A lady was going to a rehab center for treatment of bone fracture. While there she complained of chest pains and the center’s doctor, an internist, was called to see her. He ordered nitroglycerin; she felt better but died several hours later of heart failure. Her beneficiaries sued. The doctor made several dispositive motions on disclosure and expert-witness issues.

He moved to disqualify the plaintiffs’ expert. The expert was an internist but also a cardiologist, which specialty he had practiced almost exclusively during the previous year. The trial court granted the motion and the Court of Appeals affirms. The opinion treats the issue respectfully but between the lines says  “under the statute (12-2604) this isn’t a tough call.” Plaintiffs made the “more expert” argument – that a cardiologist is an even better expert in a heart case than an internist. This is a misunderstanding – convenient, we’re pretty sure, rather than actual – of the meaning of the statute and of the basis of malpractice liability under current law.

Plaintiffs argued that a position contrary to theirs was “absurd.” The Court of Appeals, too, mentions it in quotation marks, which we hope everyone recognizes as admonishment and advice.

In response to their expert’s disqualification the plaintiffs asked for time to get a new one. The trial court denied it but the Court of Appeals decides that this was an abuse of discretion. Turns out that the defendant had sandbagged, waiting until after the disclosure deadline to raise an issue about the expert. The trial court had presumably put in the balance the fact that after the issue was raised the plaintiffs did nothing about it for months, until they lost the disqualification motion. The opinion does not suggest that that makes any difference once the disclosure deadline passes. We will be interested to see whether the rule that diligence can stop when disclosure does is applied to defendants as well as plaintiffs.

The trial court awarded some attorney’s fees to the defendant because of the plaintiffs’ misleading disclosure about one of the witnesses, the medical examiner who performed the autopsy.
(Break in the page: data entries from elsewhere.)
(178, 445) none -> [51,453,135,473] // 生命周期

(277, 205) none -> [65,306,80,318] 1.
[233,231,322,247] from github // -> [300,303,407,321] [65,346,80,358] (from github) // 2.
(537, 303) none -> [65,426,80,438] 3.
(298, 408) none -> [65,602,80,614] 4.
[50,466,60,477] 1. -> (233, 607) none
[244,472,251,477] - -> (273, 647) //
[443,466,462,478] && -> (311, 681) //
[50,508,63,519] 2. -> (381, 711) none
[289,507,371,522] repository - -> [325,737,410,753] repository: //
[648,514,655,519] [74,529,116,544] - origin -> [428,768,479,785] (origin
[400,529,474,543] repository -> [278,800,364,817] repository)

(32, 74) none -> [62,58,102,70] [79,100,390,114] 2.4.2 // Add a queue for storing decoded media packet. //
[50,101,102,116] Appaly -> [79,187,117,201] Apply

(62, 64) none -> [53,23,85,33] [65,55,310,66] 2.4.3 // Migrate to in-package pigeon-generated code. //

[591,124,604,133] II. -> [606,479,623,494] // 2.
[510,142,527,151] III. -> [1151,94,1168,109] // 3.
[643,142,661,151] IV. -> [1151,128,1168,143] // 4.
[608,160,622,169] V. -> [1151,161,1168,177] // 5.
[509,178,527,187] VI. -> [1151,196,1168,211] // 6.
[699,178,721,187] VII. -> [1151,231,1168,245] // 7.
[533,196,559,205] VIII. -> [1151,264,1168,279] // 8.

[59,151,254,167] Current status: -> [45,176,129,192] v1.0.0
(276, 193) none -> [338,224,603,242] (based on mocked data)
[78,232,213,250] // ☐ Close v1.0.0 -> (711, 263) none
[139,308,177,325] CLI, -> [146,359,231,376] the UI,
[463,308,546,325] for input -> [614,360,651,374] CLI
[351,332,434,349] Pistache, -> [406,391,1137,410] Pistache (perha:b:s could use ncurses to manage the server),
The disclosure, which apparently wasn’t cleared with the witness beforehand, said essentially that he would support plaintiffs’ theory of the case, in the course of which it twisted his opinions around and put some of them backwards. The Court of Appeals affirms the sanction. That counsel knew the disclosure to be false and misleading couldn’t be established but he should have known and that was enough.

The court addresses, on the defendant’s cross-appeal (since it would be dispositive if valid),  a summary-judgment argument that the trial court did not agree with. He argued that even if the plaintiffs’ expert were qualified the opinion was speculative. The opinion was that the defendant should have told the decedent’s son that she should go to an emergency room, in which event son would have told mom and mom would have obeyed. In the past mom had variously refused and agreed to medical treatment. How a doctor could read the mind of a patient he never met and how, if that is a medical opinion at all, it is one for a cardiologist are beyond us. But the opinion affirms, saying that an expert can rely on “his or her own years of first–hand experience in a medical practice to formulate opinions as to the probable treatment a patient would receive and the likely outcome.” 

There were a couple of other issues but we skip those as either inconsequential or fact-specific. Remanded to give the plaintiffs another chance to get an expert.